At no time did Israelis and Palestinians seem to come closer to an agreement than during the 1990s, following the Oslo peace process; but this ended in failure. The breakdown of the Oslo process suggests one general conclusion about international relations in the Middle East, Shlaim writes, namely the importance of external intervention for the resolution of regional conflicts. In the final analysis, he believes, only the United States could push Israel into a settlement. America’s failure to exert sufficient pressure on Israel to withdraw from the occupied territories was, he concludes, one of the causes of the breakdown of the Oslo process. Concerning the recent battles between Hamas and Fatah, he states: “Aggressive US neoconservatives participated in the sinister plot to instigate a Palestinian civil war.”

The conflict between Israel and the Palestinians, however, is not to be explained by sinister plots. Unlike the conflict with Syria it is not principally about territory or water or security, or even about politics. It is and always has been about religion, history, and identity, and the main difficulty in solving it derives from its irrational nature. Many on both sides define their identity by the Holy Land: all of it, as they conceive it. Hence every compromise would require each side to give up some components of their respective identities. Obviously neither side has attained the degree of maturity that such a concession would require. Hence neither Israel nor the Palestinians can simply be pushed into a settlement, not even by the United States.

The last essay in the book relates to the rather tiresome and repetitive road show starring Alan Dershowitz, the Harvard professor, who attacks the highly critical views of Israel put forward by Norman Finkelstein. Shlaim defends Finkelstein, but unlike some of Finkelstein’s sympathizers in England does not support his call for an academic boycott of Israel. “An academic boycott is an oxymoron,” he writes. “You do not have a boycott on dialogue, debate or the free circulation of ideas. In fact, I am strongly opposed to a selective boycott precisely because it would violate the freedom of Israeli academics.”

The Israeli professor Neve Gordon, who teaches politics at Ben-Gurion University in Beersheba, recently published an article in the Los Angeles Times calling on foreign governments, regional authorities, international social movements, faith-based organizations, unions, and citizens to suspend cooperation with Israel. “I am convinced that it is the only way that Israel can be saved from itself,” Gordon wrote. Obviously few Israelis share this conviction, and few of them even take notice of it. Most Israelis show little interest in such matters these days, although they have always been known for their political alertness and passionate polemics. Today they seem tired of front-page news; most of them no longer believe in politics or in peace. The opening in August of Israel’s first Gap store as well as concerts by Madonna and Leonard Cohen have attracted far more people than any political rally could.

Fatigue and skepticism toward all proposals for settlement with the Palestinians have moved Israel to the right, bringing Prime Minister Benjamin Netanyahu to power. He fulfills what seems to be most people’s strongest wish at the moment: to be left alone. With a former president, Moshe Katsav, on trial for rape, a former prime minister, Ehud Olmert, on trial for corruption, and two former cabinet ministers in jail, it is not surprising that people don’t want to hear much about politics. The so-called road map for peace has led nowhere; negotiations with the Palestinians have failed to bring any progress. Hence the widespread feeling that the conflict can, at best, be managed for a limited period of time, making life somewhat more livable; but it cannot be definitively solved. So far, at least, even President Obama seems to have accepted such a conclusion.

★ ★ ★ ★ ★

__REQUIREMENT A__
In the review, where does Neve Gordon teach, and what subject?
__REQUIREMENT B__
Does each statement agree with the review? Answer yes or no for each, quoting the words that decide it. (i) Shlaim backs Finkelstein's call for an academic boycott of Israel. (ii) Ehud Olmert is on trial for corruption. (iii) Israel's first Gap store opened in August.
__REQUIREMENT C__
Carry on the review of the book on Israel and the Palestinians from its final sentence.

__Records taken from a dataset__

★ ★ ★ ★ ★

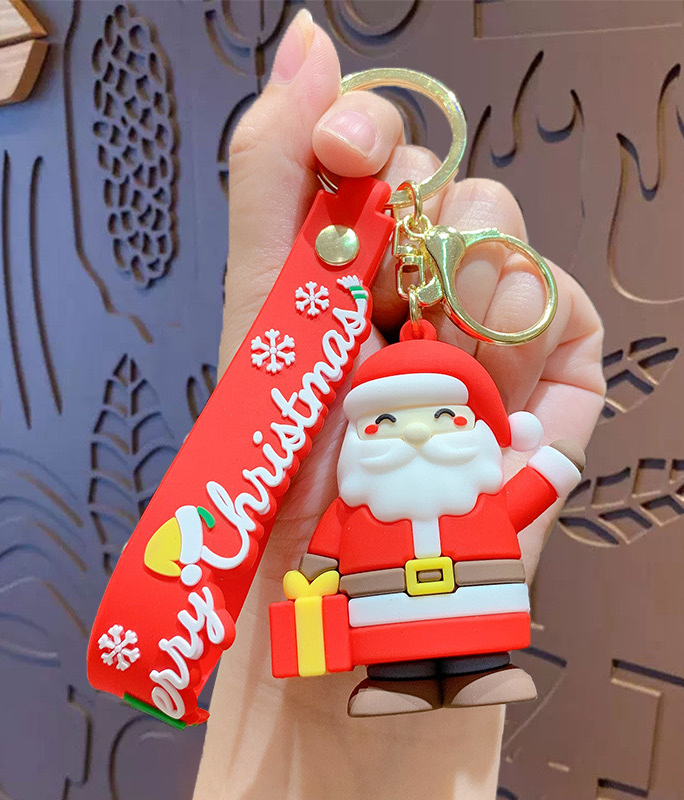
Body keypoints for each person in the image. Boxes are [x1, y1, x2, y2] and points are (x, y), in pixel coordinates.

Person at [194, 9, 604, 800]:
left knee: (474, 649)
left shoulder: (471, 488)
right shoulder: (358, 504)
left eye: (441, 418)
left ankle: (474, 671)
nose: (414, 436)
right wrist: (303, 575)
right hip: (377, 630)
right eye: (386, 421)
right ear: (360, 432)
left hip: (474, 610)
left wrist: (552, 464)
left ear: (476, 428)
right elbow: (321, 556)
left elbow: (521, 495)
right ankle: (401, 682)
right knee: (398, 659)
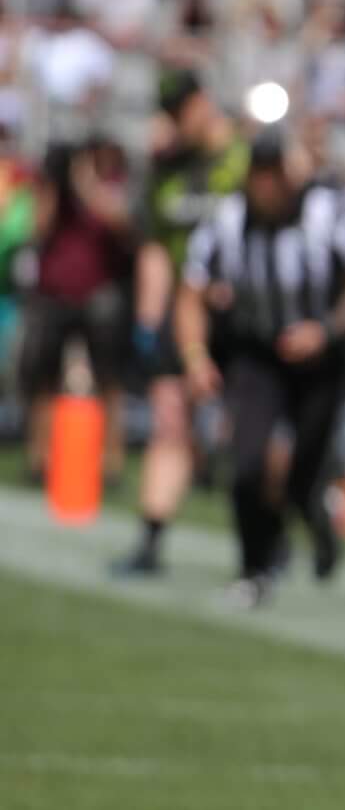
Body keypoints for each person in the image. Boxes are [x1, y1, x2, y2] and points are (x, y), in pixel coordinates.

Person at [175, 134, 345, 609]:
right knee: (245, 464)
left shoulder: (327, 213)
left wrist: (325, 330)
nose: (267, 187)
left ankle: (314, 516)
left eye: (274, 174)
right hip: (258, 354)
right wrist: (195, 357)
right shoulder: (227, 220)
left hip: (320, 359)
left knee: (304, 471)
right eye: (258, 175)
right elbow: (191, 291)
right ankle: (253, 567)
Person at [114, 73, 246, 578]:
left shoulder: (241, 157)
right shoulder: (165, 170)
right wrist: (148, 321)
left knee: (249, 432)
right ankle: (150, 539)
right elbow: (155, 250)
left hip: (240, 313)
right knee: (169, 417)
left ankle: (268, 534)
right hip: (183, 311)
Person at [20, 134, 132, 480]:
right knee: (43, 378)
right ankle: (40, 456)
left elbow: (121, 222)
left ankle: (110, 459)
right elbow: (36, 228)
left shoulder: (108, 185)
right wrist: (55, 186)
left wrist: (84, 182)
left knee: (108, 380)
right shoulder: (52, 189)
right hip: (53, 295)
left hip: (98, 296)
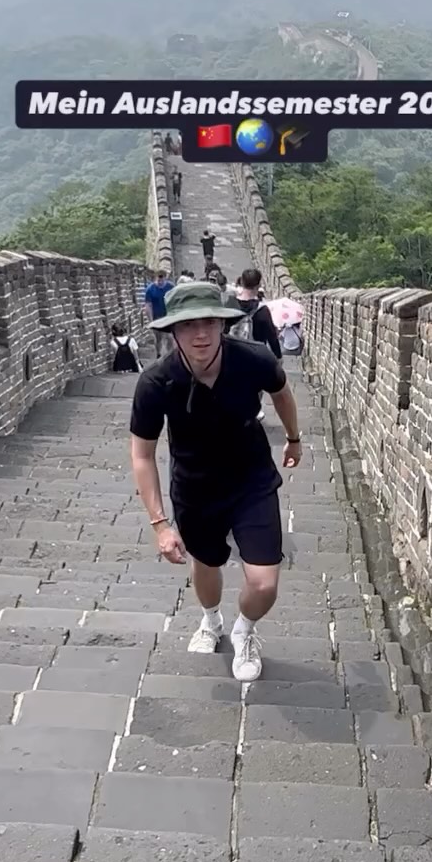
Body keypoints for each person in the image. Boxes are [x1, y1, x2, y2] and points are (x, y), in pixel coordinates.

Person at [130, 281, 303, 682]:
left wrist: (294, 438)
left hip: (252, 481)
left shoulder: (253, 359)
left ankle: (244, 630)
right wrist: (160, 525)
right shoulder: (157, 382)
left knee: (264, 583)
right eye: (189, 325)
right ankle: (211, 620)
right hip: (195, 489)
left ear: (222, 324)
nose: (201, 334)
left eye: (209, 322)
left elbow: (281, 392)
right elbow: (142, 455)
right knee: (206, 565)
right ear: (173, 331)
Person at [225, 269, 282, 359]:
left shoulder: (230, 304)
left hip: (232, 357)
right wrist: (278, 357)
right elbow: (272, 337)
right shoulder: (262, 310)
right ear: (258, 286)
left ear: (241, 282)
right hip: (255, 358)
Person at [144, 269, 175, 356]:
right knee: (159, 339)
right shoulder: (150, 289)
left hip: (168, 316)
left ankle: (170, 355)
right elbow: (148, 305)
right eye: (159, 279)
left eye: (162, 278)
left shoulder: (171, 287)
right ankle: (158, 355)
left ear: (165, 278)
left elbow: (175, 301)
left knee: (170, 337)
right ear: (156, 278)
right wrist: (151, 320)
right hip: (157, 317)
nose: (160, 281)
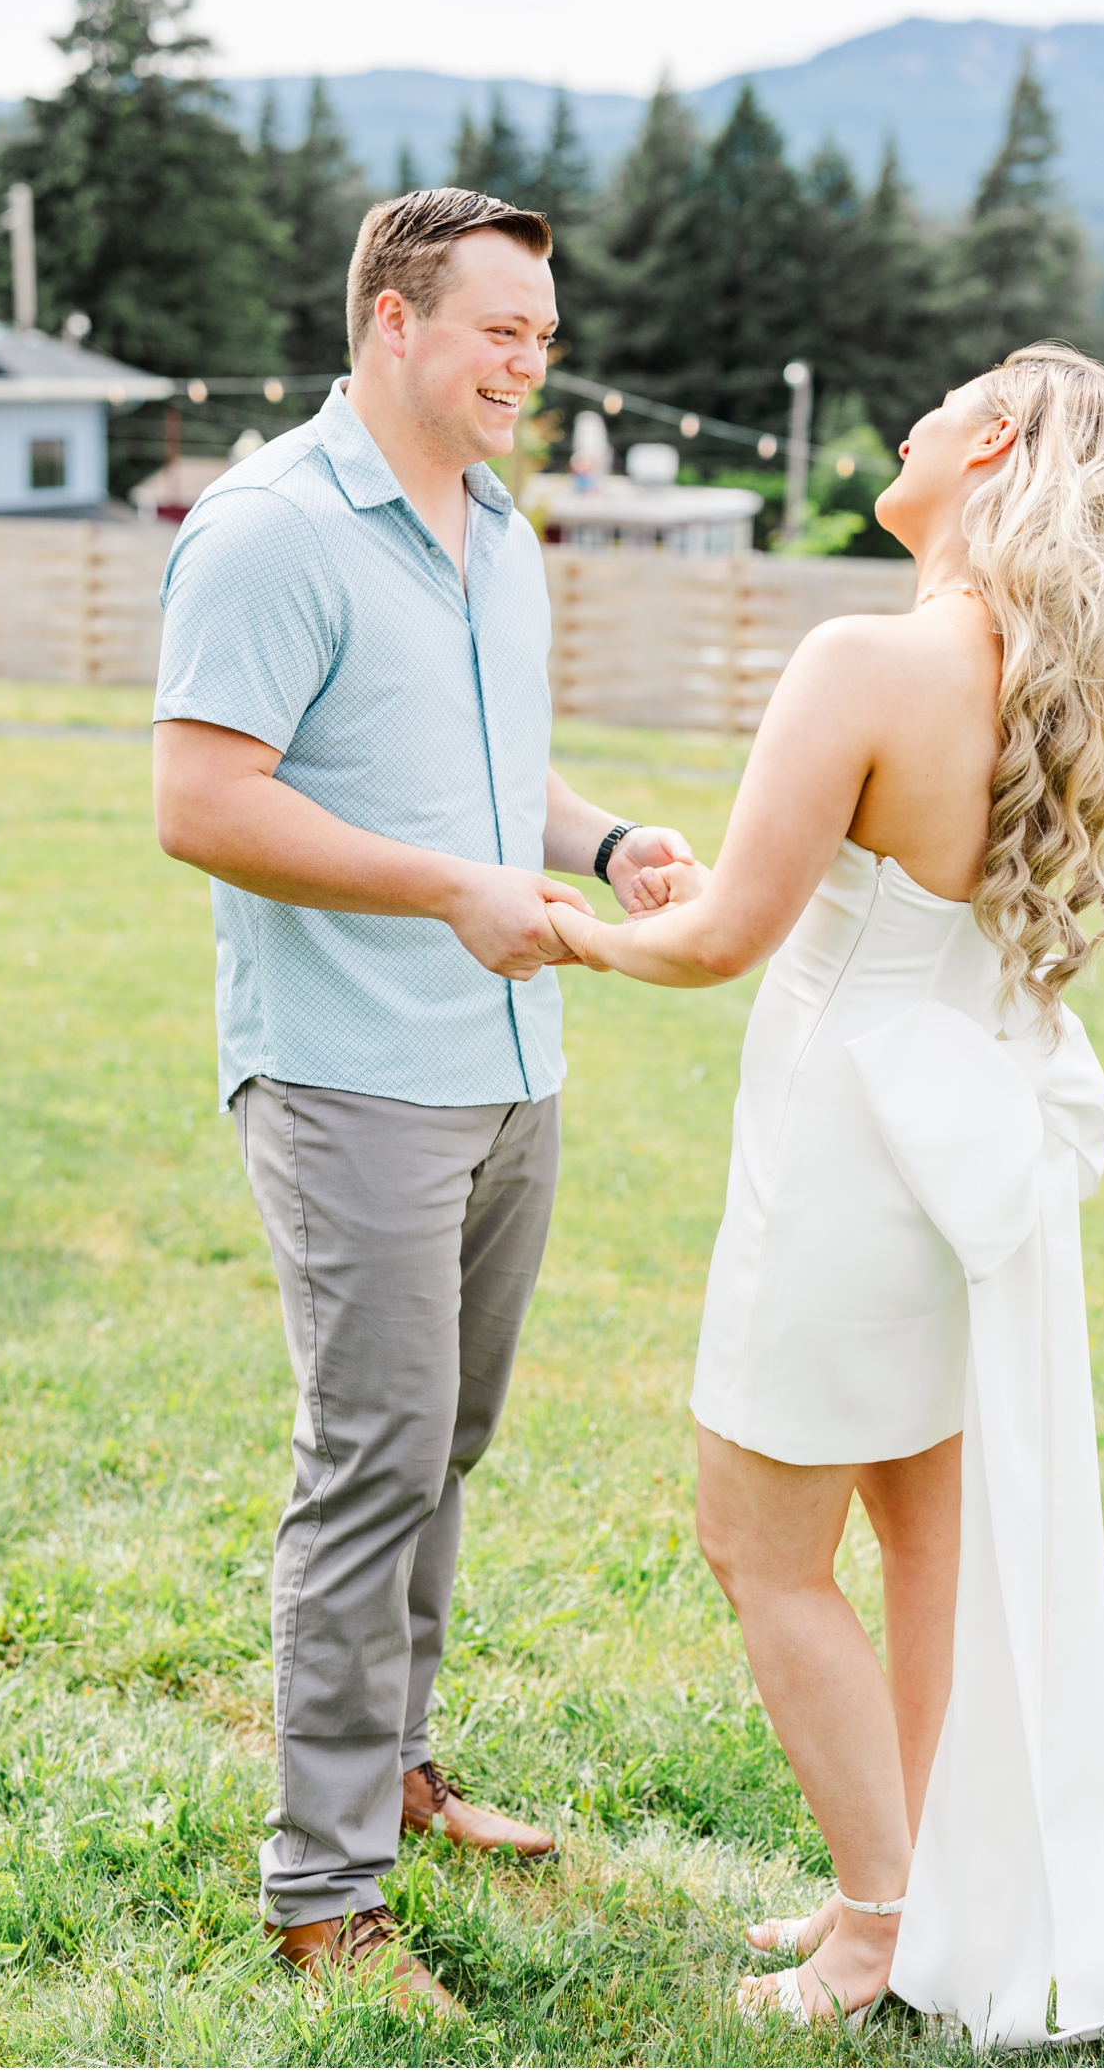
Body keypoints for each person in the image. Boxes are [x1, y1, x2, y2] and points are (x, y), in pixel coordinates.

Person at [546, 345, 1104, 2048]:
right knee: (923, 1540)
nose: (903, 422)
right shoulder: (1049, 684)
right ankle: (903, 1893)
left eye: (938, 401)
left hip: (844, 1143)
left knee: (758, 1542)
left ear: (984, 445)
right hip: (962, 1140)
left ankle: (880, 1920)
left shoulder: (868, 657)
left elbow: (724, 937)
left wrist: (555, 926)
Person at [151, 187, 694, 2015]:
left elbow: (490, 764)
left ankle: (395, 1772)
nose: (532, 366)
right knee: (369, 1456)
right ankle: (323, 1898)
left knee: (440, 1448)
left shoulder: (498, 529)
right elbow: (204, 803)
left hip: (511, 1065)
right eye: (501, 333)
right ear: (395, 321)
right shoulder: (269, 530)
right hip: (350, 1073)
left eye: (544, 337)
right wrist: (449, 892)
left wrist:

★ ★ ★ ★ ★

__YOUR RESPONSE A__
He teaches politics at Ben-Gurion University in Beersheba.

__YOUR RESPONSE B__
(i) No: "does not support his call for an academic boycott of Israel."
(ii) Yes: "a former prime minister, Ehud Olmert, on trial for corruption."
(iii) Yes: "The opening in August of Israel’s first Gap store."

__YOUR RESPONSE C__
At the end of Netanyahu’s first six months in office there is a widespread feeling in Israel that he has practically everything, including Obama, under control. Obama seeks to revive the dormant peace process and most Israelis don’t object; he demands that no new houses be built for Israeli settlers in the occupied West Bank but, with Netanyahu’s support, they continue to be built anyway, and most Israelis don’t really seem to care.

Netanyahu’s major achievement so far is to maintain this indifferent attitude on the part of Israelis; it gives him plenty of freedom of action, perhaps including progress toward peace with Syria. This seems to justify Shlaim’s preoccupation with the leader and government but Israel’s mood has always been erratic and quick to change.

Shlaim would not be expected to offer a solution to the conflict, yet throughout this book he persistently mentions the so-called two-state solution. “The Palestinian people,” he writes,

are a normal people with normal aspirations. They are no better but they are no worse than any other national group. What they aspire to, above all, is a piece of land to call their own on which to live in freedom and dignity.

In reality the Palestinian aspiration for independence is not “above all,” just as Israel would not be in favor of peace “at any price.” The Palestinians will not be satisfied simply by any land but demand at least some land that many Israelis call their own. Shlaim never questions whether a Palestinian state in the West Bank would be economically and politically workable, even if by some sudden outburst of wisdom Israel would give it up.

The two-state solution is a widely accepted principle, but by no means the only possible or necessarily the best way to guarantee the Palestinians a better future. They might be better off if they lived in internationally administered areas, a solution that might be particularly appropriate for Gaza. Alternatively the West Bank and its Arab inhabitants could become part of Jordan, where, as Shlaim points out, Palestinians already form a majority of the population. Notwithstanding the complex internal problems of Palestinian representation in an enlarged Jordan, there is no reason not to reconsider the possibility that Jordan would become a free and democratic Palestinian state, including the West Bank, perhaps also Gaza. As part of Jordan, the Palestinians may find it easier to give up some of the relatively small parts of the West Bank now inhabited by Israeli settlers, who are most likely to stay where they are.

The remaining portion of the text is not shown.